Problem statement:
Where an entry below contains an image, skip the image and reproduce the rest exactly.
BEGIN Records shown
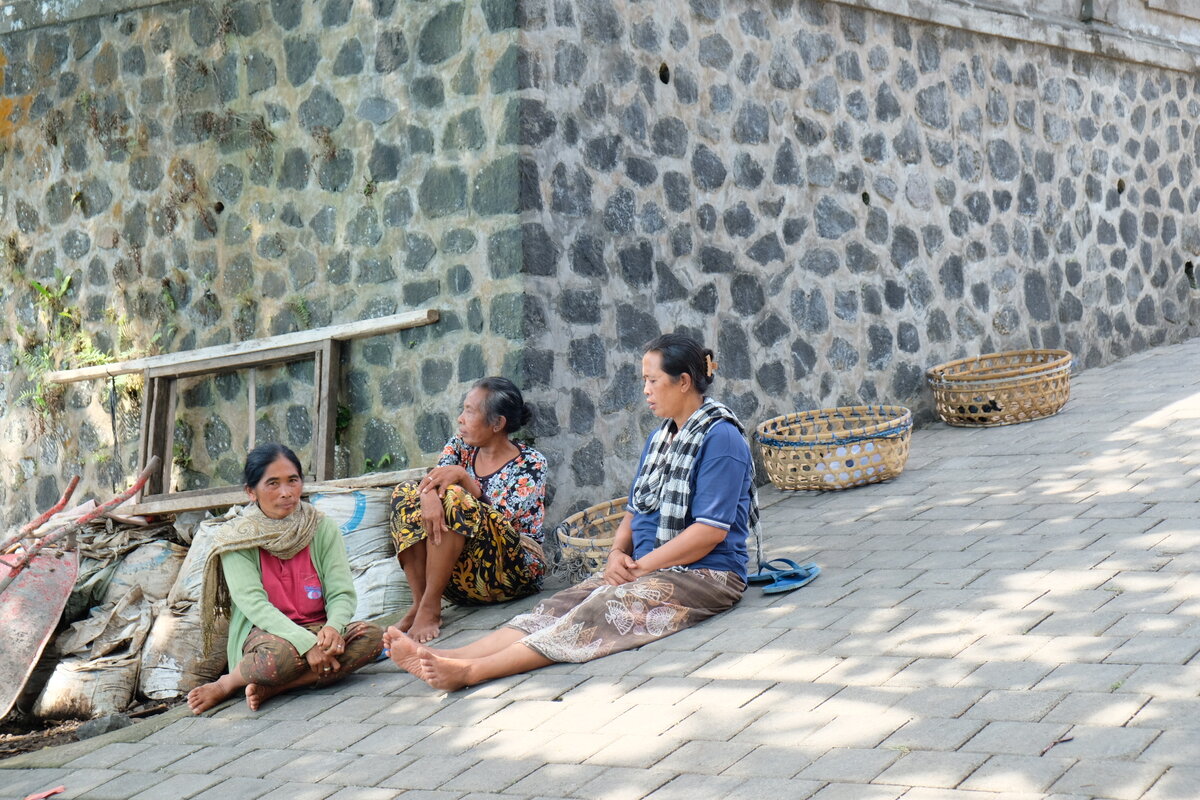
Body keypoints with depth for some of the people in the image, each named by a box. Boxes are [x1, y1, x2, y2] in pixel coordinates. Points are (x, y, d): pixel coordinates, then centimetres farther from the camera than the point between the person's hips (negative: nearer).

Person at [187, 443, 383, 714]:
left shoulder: (322, 529, 3)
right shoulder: (236, 539, -5)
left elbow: (342, 593, -4)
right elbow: (253, 603, -16)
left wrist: (333, 627, -28)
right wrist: (306, 643, -30)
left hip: (316, 629, 4)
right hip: (262, 633, -4)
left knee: (371, 636, -27)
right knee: (282, 653, -39)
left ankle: (268, 688, -25)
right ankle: (229, 682, -8)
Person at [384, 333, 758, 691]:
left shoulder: (720, 436, -9)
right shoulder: (660, 437, 20)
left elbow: (711, 531, -16)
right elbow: (636, 510, 22)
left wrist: (641, 567, -15)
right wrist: (618, 553, 0)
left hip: (706, 574, -8)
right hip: (648, 570, 8)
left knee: (602, 610, -30)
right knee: (559, 607, -16)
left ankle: (472, 670, -47)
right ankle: (443, 657, -37)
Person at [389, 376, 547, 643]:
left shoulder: (531, 464, -8)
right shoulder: (459, 447, 8)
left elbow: (503, 521, -18)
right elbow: (431, 482, -8)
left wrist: (463, 478, -27)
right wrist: (428, 494, -32)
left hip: (516, 569, -6)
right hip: (460, 576, 6)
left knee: (454, 497, -28)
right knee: (406, 492, -11)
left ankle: (430, 607, -27)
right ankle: (419, 602, -22)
END Records shown
Output of the exercise:
Body keypoints with depth for some of the people in the image, each named by a box. Boxes are [x1, y1, x2, y2] in pixel coordinates. Points are (x, y, d): pixel coordinates, then centimetres farther from the camera than the point between the person's hips (negative: nearer).

Person at [187, 443, 383, 714]:
left shoulder: (322, 529, 3)
right shoulder: (236, 539, -5)
left elbow: (342, 593, -4)
right elbow: (253, 603, -16)
left wrist: (333, 627, -28)
right wrist: (306, 643, -30)
left hip: (316, 629, 4)
right hip: (262, 633, -4)
left knee: (371, 636, -27)
right knee: (282, 653, -39)
left ankle: (268, 688, -25)
right ankle: (229, 682, -8)
Person at [384, 333, 758, 691]:
left shoulder: (720, 436, -9)
right shoulder: (660, 437, 20)
left elbow: (711, 531, -16)
right elbow: (636, 510, 22)
left wrist: (641, 567, -15)
right wrist: (618, 553, 0)
left hip: (706, 574, -8)
right hip: (648, 570, 8)
left knee: (602, 610, -30)
right knee: (559, 607, -16)
left ankle: (472, 670, -47)
right ankle: (443, 657, -37)
Person at [389, 376, 547, 643]:
left shoulder: (531, 464, -8)
right shoulder: (459, 447, 8)
left elbow: (503, 521, -18)
right elbow: (431, 482, -8)
left wrist: (463, 478, -27)
right wrist: (428, 494, -32)
left hip: (516, 569, -6)
right hip: (460, 576, 6)
left knee: (454, 497, -28)
right knee: (406, 492, -11)
left ankle: (430, 607, -27)
right ankle: (419, 602, -22)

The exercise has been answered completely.